_TEXT PASSAGE_:

■ ■ ■ ■ ■

My stint as a reporter for the UVI Voice was not quite what I expected it to be. After completing a summer internship at the national broadcast company in my country I really thought I had the upper hand in the class. Little did I know, that was not the case. I struggled with my writing style and had a hard time adapting to the AP style. Deciding to become a reporter for the UVI Voice forced me to register for news writing in the fall, I realized I could not graduate from UVI without the class. I am committed to improving my writing skills and myself as a communications practitioner.
Naturally, I am an inquisitive person and usually inquire about issues at UVI. I literally saw stories breaking in front of my eyes. It was my role to cover stories and rewrite press releases and briefs as a reporter for the UVI Voice. I wrote two stories and rewrote press releases. I interviewed over ten persons for my stories including UVI faculty, staff and students. Before submitting my articles, I sent them to my former boss and other journalists for editing. I usually spoke with my boss, Dr. Randall about ideas I had brewing and he provided advice when needed. Dr. Randall lent me one of the department’s voice recorders. I took this recorder with me every day to school, just in case a story broke.
I became excited about my role in the UVI Voice because for the first time I was going to be published under my own name and not an alias, or to be referred to as ‘the newsroom’. I posted my first article on my Facebook page and encouraged my friends to visit the website.
My first story was about the new vendors for the school’s cafeteria on St Thomas. Writing my first story was easy, I wrote it way in advance and conducted my interviews just before the assignment was due. I became frustrated at first when I was not able to schedule an interview with the manager for the school’s cafeteria Jahmal Dyer, nor the housing supervisor Sean Georges. I built up my confidence and decided to call Mr. Dyer at home one Sunday afternoon. At first, I thought he would chastise me for my lack of professionalism but to my surprise, he was very helpful and consented to an interview with me over the phone. This was great. I submitted my article with two sources just before the deadline. I was so disappointed when I saw the grade for my article. Just as I had suspected I needed the quote from Mr. Georges in order for my article to be complete. That same day I heard that Mr. Georges had a meeting in Student Activities. I patiently waited while the students played pool until his meeting was finished. I pulled out my recorder and interviewed him as soon as he stepped out of the door. Mr Georges commended me for my professionalism and gave me a direct line just incase I needed to follow up on the story. This for me was my greatest accomplishment, I felt like a real news reporter with a great soundbite to present to my editor. That experience taught me never to leave my room without my recorder.

■ ■ ■ ■ ■

_QUESTIONS_:
a – List every person the UVI Voice essay names.
b – Reproduce the stretch of the UVI Voice essay from "Naturally, I am" through "a story broke.".
c – Carry on the UVI Voice essay from its final sentence.

_Dataset items_:
■ ■ ■ ■ ■

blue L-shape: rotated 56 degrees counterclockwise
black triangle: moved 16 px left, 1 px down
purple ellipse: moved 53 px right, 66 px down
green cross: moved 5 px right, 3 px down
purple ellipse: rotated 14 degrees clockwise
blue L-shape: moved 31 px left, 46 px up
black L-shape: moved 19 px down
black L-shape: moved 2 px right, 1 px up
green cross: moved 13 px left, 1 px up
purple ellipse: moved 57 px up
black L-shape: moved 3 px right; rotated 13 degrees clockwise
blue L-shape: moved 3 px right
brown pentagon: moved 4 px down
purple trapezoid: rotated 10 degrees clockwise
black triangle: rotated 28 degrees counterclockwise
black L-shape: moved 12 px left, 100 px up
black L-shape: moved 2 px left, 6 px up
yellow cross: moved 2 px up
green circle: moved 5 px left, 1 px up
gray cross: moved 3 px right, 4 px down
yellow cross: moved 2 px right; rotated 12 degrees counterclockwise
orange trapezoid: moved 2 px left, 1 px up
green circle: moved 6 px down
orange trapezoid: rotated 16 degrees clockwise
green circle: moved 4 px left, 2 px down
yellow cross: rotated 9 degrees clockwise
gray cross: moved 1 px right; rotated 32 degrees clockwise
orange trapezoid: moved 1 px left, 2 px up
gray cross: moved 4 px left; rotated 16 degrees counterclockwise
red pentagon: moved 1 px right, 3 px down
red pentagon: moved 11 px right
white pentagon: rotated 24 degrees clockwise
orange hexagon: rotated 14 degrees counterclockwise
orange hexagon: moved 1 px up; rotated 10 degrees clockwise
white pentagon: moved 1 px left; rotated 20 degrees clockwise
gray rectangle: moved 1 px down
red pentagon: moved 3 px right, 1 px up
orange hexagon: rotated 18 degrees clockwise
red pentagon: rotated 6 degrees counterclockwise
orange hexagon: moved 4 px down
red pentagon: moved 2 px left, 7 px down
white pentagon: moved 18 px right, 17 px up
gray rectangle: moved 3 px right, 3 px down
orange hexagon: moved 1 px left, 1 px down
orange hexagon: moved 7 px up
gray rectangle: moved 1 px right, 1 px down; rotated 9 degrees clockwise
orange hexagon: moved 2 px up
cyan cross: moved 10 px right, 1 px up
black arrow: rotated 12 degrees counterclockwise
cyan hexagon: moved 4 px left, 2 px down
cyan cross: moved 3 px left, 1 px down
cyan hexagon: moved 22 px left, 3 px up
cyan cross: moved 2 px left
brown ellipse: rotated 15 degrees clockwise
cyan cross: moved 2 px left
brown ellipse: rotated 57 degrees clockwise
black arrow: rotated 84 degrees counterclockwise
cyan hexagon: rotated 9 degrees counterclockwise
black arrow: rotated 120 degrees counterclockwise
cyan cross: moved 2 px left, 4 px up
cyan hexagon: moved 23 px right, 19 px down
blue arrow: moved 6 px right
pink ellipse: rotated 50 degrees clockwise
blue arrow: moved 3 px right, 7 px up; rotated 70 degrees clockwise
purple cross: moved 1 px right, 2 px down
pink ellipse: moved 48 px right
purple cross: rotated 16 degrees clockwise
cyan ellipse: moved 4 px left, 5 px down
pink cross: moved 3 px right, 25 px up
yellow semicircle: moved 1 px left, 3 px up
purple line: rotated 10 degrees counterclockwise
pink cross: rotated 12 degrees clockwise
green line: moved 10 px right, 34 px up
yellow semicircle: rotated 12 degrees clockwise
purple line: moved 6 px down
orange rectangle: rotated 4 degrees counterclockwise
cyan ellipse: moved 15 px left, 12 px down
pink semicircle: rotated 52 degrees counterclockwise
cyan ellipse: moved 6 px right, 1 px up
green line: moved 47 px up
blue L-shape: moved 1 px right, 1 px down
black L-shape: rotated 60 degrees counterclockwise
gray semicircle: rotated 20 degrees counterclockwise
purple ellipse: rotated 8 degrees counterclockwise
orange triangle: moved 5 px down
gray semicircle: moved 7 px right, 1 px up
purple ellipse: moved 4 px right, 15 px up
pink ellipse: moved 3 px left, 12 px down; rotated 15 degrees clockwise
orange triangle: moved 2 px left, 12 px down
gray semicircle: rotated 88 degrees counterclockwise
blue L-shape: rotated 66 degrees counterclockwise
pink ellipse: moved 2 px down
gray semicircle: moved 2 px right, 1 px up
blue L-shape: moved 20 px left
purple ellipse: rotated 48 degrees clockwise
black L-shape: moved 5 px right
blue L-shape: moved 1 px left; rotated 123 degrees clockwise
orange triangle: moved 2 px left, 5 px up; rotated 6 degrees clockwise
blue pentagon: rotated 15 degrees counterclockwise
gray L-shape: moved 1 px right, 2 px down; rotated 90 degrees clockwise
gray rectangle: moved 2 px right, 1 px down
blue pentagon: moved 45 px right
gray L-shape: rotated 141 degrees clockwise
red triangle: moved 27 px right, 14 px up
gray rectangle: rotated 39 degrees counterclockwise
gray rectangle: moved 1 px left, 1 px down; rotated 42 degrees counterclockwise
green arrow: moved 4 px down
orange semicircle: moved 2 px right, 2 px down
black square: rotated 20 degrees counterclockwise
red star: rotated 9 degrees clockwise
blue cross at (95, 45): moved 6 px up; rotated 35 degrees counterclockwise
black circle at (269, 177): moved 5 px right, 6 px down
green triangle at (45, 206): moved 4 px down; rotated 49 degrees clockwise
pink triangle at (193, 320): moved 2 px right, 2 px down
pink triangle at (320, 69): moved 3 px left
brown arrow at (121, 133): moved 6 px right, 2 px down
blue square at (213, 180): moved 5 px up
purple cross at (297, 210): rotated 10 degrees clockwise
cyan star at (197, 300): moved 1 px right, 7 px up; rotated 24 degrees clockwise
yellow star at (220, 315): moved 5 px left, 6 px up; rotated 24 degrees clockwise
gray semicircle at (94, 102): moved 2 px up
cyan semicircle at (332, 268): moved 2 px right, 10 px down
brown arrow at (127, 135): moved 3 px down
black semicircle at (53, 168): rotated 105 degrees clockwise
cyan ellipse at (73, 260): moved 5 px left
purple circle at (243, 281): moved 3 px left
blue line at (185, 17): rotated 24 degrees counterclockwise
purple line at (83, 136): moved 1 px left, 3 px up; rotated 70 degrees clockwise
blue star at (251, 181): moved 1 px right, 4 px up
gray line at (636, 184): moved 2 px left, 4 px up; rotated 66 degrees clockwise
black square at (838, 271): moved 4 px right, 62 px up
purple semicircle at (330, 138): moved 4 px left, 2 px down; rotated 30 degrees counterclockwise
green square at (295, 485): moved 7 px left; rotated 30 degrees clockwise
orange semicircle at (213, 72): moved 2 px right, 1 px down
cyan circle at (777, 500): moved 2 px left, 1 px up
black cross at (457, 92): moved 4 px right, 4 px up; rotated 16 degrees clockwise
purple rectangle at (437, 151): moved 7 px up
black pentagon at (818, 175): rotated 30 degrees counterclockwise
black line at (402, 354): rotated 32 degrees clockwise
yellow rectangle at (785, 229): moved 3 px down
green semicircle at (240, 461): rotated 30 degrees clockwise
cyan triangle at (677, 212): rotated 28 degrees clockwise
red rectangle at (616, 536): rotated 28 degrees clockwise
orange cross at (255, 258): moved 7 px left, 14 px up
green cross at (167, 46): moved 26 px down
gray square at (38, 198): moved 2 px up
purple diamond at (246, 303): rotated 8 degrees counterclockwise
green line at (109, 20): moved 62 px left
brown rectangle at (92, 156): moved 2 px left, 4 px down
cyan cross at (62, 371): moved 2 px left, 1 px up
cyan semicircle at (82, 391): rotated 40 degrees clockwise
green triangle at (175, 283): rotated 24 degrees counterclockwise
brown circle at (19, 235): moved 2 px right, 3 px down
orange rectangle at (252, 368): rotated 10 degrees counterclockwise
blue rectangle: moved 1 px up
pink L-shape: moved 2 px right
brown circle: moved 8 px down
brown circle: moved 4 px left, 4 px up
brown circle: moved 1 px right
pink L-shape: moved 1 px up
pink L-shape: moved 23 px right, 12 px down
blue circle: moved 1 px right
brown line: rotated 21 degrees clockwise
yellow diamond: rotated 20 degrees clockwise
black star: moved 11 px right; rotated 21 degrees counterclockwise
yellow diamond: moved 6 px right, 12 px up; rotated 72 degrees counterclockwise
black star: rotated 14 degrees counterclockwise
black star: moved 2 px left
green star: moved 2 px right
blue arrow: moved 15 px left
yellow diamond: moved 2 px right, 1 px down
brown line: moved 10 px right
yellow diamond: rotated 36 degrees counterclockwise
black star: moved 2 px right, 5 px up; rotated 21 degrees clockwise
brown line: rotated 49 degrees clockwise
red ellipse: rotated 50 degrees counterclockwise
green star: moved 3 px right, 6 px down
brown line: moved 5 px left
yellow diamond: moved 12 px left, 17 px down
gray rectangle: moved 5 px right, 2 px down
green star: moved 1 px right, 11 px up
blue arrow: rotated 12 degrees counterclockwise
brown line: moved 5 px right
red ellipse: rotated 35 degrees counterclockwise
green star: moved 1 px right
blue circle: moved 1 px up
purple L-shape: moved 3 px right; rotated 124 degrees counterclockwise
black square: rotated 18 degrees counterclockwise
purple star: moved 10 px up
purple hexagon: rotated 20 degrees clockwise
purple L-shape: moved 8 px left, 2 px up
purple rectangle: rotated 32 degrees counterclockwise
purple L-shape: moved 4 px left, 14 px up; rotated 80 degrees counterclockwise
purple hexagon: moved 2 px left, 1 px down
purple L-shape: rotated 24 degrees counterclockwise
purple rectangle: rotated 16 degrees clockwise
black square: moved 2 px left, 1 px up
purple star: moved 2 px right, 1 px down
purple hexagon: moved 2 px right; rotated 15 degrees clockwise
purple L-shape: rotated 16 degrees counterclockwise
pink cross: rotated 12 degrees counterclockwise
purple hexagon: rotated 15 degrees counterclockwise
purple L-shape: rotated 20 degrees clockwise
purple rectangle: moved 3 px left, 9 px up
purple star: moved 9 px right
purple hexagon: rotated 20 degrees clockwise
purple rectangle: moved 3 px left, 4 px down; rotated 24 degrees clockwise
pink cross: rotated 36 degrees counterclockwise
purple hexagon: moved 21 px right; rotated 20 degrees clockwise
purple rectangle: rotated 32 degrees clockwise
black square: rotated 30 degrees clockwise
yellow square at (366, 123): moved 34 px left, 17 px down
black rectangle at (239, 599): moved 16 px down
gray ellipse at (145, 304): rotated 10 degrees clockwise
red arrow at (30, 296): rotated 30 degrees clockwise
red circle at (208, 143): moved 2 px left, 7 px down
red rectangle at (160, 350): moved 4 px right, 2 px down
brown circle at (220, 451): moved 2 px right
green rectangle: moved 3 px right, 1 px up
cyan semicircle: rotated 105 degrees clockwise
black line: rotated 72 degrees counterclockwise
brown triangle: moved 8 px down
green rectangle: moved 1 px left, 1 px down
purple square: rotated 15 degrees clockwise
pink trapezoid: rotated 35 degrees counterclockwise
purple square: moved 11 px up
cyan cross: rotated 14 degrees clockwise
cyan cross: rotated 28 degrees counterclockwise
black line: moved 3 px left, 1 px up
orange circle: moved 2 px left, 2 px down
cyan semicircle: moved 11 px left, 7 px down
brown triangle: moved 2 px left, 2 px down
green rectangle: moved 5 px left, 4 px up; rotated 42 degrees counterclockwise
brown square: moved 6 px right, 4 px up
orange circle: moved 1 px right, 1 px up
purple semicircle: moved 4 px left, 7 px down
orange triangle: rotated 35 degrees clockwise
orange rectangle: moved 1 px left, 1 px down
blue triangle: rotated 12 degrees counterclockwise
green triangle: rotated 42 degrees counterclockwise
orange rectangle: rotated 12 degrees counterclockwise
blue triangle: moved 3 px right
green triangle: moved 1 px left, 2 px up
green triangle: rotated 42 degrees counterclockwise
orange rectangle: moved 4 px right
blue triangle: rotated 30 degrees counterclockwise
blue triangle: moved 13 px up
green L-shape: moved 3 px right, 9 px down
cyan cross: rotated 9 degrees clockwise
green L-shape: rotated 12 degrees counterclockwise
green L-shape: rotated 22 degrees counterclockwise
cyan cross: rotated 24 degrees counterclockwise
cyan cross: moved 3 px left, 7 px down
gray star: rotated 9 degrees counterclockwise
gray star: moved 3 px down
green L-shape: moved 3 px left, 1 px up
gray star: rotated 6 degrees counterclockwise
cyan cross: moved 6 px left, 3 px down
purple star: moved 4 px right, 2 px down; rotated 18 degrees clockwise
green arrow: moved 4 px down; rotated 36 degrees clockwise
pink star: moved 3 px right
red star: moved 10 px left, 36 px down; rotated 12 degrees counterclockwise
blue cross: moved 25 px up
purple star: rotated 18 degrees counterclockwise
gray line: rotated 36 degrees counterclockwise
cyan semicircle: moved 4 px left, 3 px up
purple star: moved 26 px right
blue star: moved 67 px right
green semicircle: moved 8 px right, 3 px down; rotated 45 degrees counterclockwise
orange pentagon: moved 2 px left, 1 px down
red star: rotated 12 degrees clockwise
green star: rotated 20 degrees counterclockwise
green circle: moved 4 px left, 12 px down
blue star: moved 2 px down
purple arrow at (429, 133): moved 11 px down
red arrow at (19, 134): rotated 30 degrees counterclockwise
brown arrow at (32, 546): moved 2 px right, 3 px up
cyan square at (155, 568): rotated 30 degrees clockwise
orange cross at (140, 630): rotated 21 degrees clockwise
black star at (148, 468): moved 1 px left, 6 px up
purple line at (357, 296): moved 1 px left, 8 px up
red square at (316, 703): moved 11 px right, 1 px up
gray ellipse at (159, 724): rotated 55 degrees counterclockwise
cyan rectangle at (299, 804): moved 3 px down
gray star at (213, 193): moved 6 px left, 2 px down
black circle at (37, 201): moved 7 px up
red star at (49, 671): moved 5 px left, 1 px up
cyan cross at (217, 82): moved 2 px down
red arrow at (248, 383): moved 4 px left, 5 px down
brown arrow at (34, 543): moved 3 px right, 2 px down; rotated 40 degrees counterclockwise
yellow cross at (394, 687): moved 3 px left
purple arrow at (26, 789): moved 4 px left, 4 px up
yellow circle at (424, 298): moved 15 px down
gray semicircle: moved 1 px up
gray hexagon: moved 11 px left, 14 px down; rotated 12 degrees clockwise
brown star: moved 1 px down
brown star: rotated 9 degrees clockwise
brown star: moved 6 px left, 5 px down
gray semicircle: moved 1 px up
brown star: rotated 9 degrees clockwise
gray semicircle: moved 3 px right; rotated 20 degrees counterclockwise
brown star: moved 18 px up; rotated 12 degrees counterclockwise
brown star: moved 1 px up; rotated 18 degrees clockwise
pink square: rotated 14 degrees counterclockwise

■ ■ ■ ■ ■

_RESPONSE LIST_:
a – Dr. Randall, Jahmal Dyer, Sean Georges

b –
Naturally, I am an inquisitive person and usually inquire about issues at UVI. I literally saw stories breaking in front of my eyes. It was my role to cover stories and rewrite press releases and briefs as a reporter for the UVI Voice. I wrote two stories and rewrote press releases. I interviewed over ten persons for my stories including UVI faculty, staff and students. Before submitting my articles, I sent them to my former boss and other journalists for editing. I usually spoke with my boss, Dr. Randall about ideas I had brewing and he provided advice when needed. Dr. Randall lent me one of the department’s voice recorders. I took this recorder with me every day to school, just in case a story broke.

c –
Rewriting press releases and conducting research before writing my articles usually took up most of my time. For the press releases I had to determine what could be left out, what was wordy and what could be summarized. Sometimes I took over an hour just to get one done. My research would stem over a couple of days. When I wrote the article about student entrepreneurs at UVI I conducted research about entrepreneurship in the Virgin islands and the 13-D competition.
The UVI Voice is a very informative website for students with easy to read fun filled articles. The main problem is that many students do not know about the website and at times there is a lapse where nothing new is being posted. I think that the authors themselves should promote the website even more. The editors should also ensure that fresh content is being posted regularly. We could launch a selfie competition, essay, or short story competition. As long as students know that they can find their work on the website they will definitely visit it more often and tell their friends about it.